Confucius’ grandson, Zisizi, is said to be the author of the Confucian classic Zhongyong (中庸, variously translated as The Doctrine of the Mean, Centrality and Commonality, even The Unwobbling Pivot, and more) in which we read:

Confucius said, “Exemplary persons (junzi 君子) focus (zhong 中) the familiar affairs of the day; petty persons distort them. Exemplary persons are able to focus the affairs of the day because, being exemplary, they themselves constantly abide in equilibrium (zhong 中). Petty persons are a source of distortion in the affairs of the day because, being petty persons, they lack the requisite caution and concern.”

Ames and Hall, Focusing the Familiar: A Philosophical Translation of the Zhongyong, page 90

Let’s consider the multiple ways that zhong 中 is being intended in the passage above.

First there is the meaning “focus” as opposed to distort; so an exemplary person, one who acts in the manner consistent with ren 仁, is the person who clarifies what is happening by prioritizing the appropriate matters to be addressed in the moment.

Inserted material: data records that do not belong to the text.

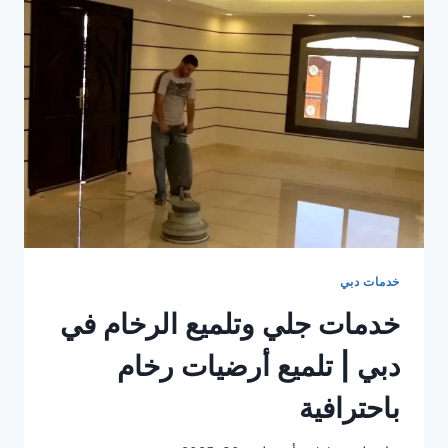
الشارقه
خدمات دبي
خدمات جلي وتلميع الرخام في
دبي | تلميع أرضيات رخام
باحترافية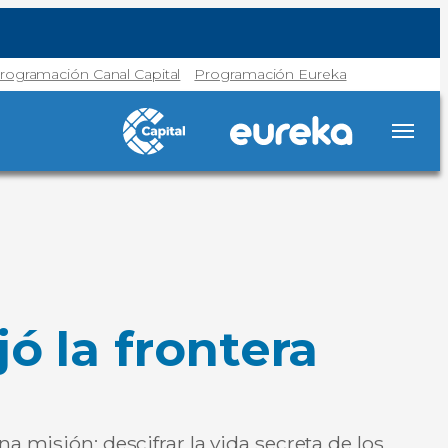
rogramación Canal Capital
Programación Eureka
ó la frontera
a misión: descifrar la vida secreta de los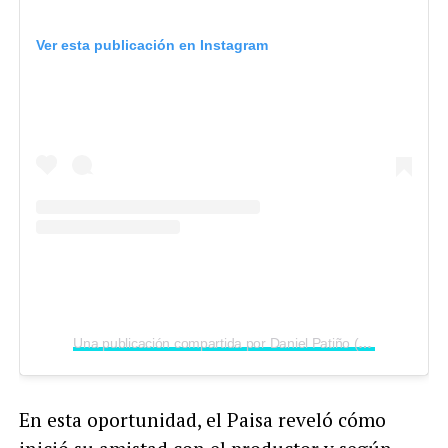
Ver esta publicación en Instagram
Una publicación compartida por Daniel Patiño (@paisa)
En esta oportunidad, el Paisa reveló cómo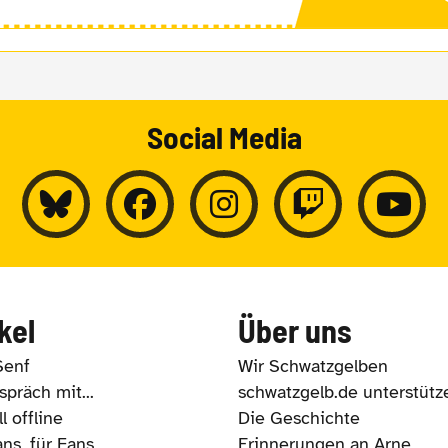
Social Media
kel
Über uns
Senf
Wir Schwatzgelben
präch mit...
schwatzgelb.de unterstütz
l offline
Die Geschichte
ns, für Fans
Erinnerungen an Arne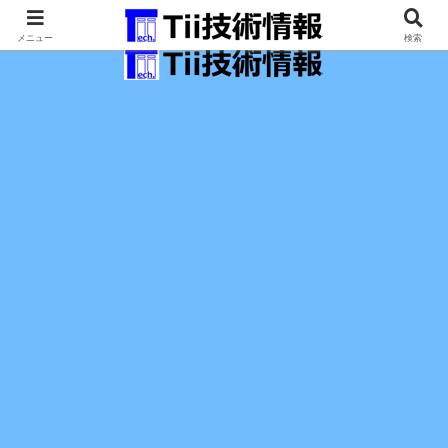
最新の科学技術の情報インフラ。
メニュー
検索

Then there is zhong 中 meaning “equilibrium.” I’d argue that this is not precisely a resting state but likely is a dynamic one like when we find our balance. Our balance is achieved through the flexing of stabilizing muscles and calming our chattering minds. This equilibrium is not without movement, but there is no wasted movement, a principle I strive to embody in my own gongfu 功夫 training.

We read further along in Zhongyong 13 another mention of what Kongzi’s method for rendao 仁道 entails:

[T]he exemplary person (junzi 君子) uses one person to mold others properly, and having thus improved them, goes no further.

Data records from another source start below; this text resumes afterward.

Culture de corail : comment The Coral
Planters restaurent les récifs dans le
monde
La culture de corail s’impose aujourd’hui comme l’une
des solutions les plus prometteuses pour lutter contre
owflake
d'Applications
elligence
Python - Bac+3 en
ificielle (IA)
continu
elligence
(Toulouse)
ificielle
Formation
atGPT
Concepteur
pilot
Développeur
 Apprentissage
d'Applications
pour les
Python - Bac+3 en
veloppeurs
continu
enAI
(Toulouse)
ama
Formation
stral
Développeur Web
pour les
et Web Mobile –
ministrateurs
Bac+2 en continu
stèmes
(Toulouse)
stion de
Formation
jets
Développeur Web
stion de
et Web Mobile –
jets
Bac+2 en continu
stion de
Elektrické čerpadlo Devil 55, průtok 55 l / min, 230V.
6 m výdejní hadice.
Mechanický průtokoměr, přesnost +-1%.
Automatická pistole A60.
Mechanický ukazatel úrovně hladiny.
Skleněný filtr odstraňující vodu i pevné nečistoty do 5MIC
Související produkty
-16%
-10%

Putting oneself in the place of others (shu 恕) and doing one’s best on their behalf (zhong 忠) does not stray far from the proper way.

Ames and Hall, Focusing the Familiar: A Philosophical Translation of the Zhongyong

Zisizi then quotes his grandfather’s sometimes-called Golden Rule, “Do not treat others as you yourself would not wish to be treated.” (also found in Analects 12.2 and 15.24)

So, the path (rendao 仁道) toward becoming an exemplary person, a junzi 君子, the kind of person who is consummate in their actions with others (ren 仁) is self-originating in the sense that:

  1. We each must take care to understand what is excellent in those around us and model ourselves to them.
  2. We must correct in ourselves what we find lacking in others.
  3. We must also think and feel from the perspective of others (shu 恕) and then do our utmost on their behalf (zhong 忠),

If we can do these three things, then the “self-” of the phrase self-originating is a person who has extended themselves by investing their abilities to focus, to clarify, and to prioritize what is most appropriate for the context. This investing on the part of the person who would want to demonstrate ren 仁 simultaneously is an act of appreciating the differences among us (appreciation in the sense of aesthetic sense-making) and growing the value of our collective efforts (appreciation in the sense that an investments value grows over time).